Wednesday, January 9, 2008

Knocking on death row's door


As the U.S. Supreme Court weighs the latest challenge to the constitutionality of the death penalty, specifically the administration of lethal injections, one thing is clear: for death row inmates, there is no way to die - by hanging, firing squad, electrocution, lethal injection - that is not "cruel and unusual," as proscribed by the Constitution.

Rest assured, so long as states utilize the death penalty - and 36 of them do - convicted killers will legally fight whichever method is employed.

That battle was revisited on Monday in Washington with arguments in a Kentucky case, yet the inmates' advocates appeared to generate little sympathy among the justices, news reports say.

So, this case will likely do little to cause the Supreme Court to change the legal status of capital punishment. But in handing down its ruling, the high court can dispel some lingering and troubling aspects of lethal injections that were addressed in Florida last year after objections raised in Marion County by former Judge Carven Angel.

Angel heard a challenge brought by Ian Deco Lightbourne, convicted in the 1981 slaying of horsewoman Nancy O'Farrell, after the state wanted a thorough investigation of its lethal injection procedures. Former Gov. Jeb Bush initiated that review after the fatal concoction administered to inmate Angel Diaz took 34 minutes to end his life, about twice the usual time.

Angel ultimately decided that Diaz's execution was not botched, as death penalty opponents maintained, and that his death was "painless and humane."

Despite his findings, though, Angel was a catalyst for changes in Florida's death penalty regulations, helping bring some much-needed transparency to the process, which the U.S. Supreme Court should pass along to the rest of the country.

Dissatisfied with the state's initial changes following the Diaz controversy, the judge wanted procedures "consistent with evolving notions of the decency of man."

He pushed the state to spell out precisely the training, experience and minimum qualifications of each person involved with the execution team; to have the Department of Corrections secretary provide a warden with a list of qualified people to carry out the sentence; to grant the execution team the authority to speak out about problems and stop the execution, if necessary; and to force the DOC to certify that its equipment works properly, and that the team is qualified to handle the execution.

The DOC largely complied, rewriting its protocols to add criteria for selecting execution team members and training requirements, including that certain members must be state-certified medical professionals, such as doctors, nurses and paramedics. The state's revised version also mandated reviewing death penalty procedures at least once every two years.

Death penalty states have fought changes on the grounds that more clarity and public scrutiny would compromise prison security and the safety of personnel. Perhaps. We will concede, however, that there is little value in specifically identifying the executioner.

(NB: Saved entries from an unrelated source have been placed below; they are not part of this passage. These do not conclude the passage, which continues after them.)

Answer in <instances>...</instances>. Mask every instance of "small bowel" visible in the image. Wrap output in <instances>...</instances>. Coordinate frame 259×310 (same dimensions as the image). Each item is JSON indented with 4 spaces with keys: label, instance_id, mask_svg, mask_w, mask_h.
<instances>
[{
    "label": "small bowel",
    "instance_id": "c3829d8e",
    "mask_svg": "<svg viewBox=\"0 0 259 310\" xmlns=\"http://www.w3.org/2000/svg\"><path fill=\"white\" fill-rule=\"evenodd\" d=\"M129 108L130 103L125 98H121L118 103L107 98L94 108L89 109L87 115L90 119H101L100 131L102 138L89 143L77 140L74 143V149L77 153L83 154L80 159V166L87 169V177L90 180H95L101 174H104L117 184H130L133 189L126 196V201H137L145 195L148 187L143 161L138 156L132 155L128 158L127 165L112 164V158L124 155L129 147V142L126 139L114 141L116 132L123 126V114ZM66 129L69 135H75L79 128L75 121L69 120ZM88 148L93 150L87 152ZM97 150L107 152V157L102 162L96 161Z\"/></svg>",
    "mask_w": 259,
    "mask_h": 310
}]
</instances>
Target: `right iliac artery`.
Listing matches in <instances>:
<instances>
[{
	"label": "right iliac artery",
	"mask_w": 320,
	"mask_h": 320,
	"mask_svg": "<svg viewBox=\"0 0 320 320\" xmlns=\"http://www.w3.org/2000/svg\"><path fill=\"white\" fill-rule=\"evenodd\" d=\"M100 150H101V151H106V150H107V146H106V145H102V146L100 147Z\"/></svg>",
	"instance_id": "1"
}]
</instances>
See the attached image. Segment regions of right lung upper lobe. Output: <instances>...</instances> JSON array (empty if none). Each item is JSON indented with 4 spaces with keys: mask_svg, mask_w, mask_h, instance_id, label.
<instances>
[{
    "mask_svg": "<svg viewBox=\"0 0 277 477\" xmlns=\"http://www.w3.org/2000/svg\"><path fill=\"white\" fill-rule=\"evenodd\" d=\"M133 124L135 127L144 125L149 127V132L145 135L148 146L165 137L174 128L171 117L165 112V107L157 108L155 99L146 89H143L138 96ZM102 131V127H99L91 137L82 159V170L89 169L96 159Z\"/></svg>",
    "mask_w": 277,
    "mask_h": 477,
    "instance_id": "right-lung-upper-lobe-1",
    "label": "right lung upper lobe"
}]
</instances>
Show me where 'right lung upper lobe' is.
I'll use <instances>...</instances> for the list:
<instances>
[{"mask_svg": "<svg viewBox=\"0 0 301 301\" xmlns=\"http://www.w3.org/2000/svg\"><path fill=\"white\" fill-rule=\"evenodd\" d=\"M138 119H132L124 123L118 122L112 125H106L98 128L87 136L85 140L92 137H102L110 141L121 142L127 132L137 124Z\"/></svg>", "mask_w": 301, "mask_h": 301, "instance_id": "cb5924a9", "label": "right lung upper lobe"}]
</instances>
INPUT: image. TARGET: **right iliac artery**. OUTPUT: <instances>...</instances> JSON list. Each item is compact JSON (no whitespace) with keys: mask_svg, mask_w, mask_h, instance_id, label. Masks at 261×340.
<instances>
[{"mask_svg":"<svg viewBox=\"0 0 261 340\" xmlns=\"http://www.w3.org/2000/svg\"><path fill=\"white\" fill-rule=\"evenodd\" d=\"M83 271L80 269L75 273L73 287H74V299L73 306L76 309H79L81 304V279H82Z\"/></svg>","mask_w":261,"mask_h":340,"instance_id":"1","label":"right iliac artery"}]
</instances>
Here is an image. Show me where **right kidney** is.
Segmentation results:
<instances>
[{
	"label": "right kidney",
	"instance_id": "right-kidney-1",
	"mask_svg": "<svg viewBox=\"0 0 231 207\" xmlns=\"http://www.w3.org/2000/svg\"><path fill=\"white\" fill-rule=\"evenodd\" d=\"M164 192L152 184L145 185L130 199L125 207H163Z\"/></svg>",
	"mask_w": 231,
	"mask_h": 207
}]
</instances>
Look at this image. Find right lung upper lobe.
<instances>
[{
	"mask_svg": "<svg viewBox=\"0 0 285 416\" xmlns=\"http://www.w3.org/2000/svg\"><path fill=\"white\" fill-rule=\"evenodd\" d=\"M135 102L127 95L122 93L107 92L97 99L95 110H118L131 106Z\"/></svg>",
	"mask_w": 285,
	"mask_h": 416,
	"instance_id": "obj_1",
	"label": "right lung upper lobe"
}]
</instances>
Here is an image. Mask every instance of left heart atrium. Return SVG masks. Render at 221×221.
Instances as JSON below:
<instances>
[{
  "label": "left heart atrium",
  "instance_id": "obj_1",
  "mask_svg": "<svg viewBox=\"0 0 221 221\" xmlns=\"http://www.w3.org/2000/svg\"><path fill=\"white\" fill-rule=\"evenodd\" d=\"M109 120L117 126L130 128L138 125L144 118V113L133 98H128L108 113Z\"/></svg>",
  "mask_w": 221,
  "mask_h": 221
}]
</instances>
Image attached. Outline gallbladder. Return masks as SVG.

Still, it is difficult to see the harm in telling states to reveal the training, qualifications and duties of each execution team member, and what steps they take during the process. Moreover, the public should know what drugs are used in lethal injections and in what dosages.

The Los Angeles Times reported on Monday that in the aforementioned Kentucky case now before the nation's high court five veterinarians filed court papers saying the amount of pain killer in the three-drug lethal cocktail given to death row inmates there did not meet the state's minimum standards for humanely euthanizing animals.

Death penalty proponents often express apathy or open hostility at such complaints, suggesting that killers showed little concern for the suffering of their victims and are undeserving of mercy. We heard it here in the Lightbourne case and understand such sentiments.

Yet when the government takes human life, it does so in the name of all its citizens. And as long as the death penalty remains the law of the land, and it will be such for the foreseeable future, we have a duty to ensure that we remain "consistent with evolving notions of the decency of man," as Judge Angel wrote. Whatever their crimes, we ought to be able to put them to death with more regard than we would a dog.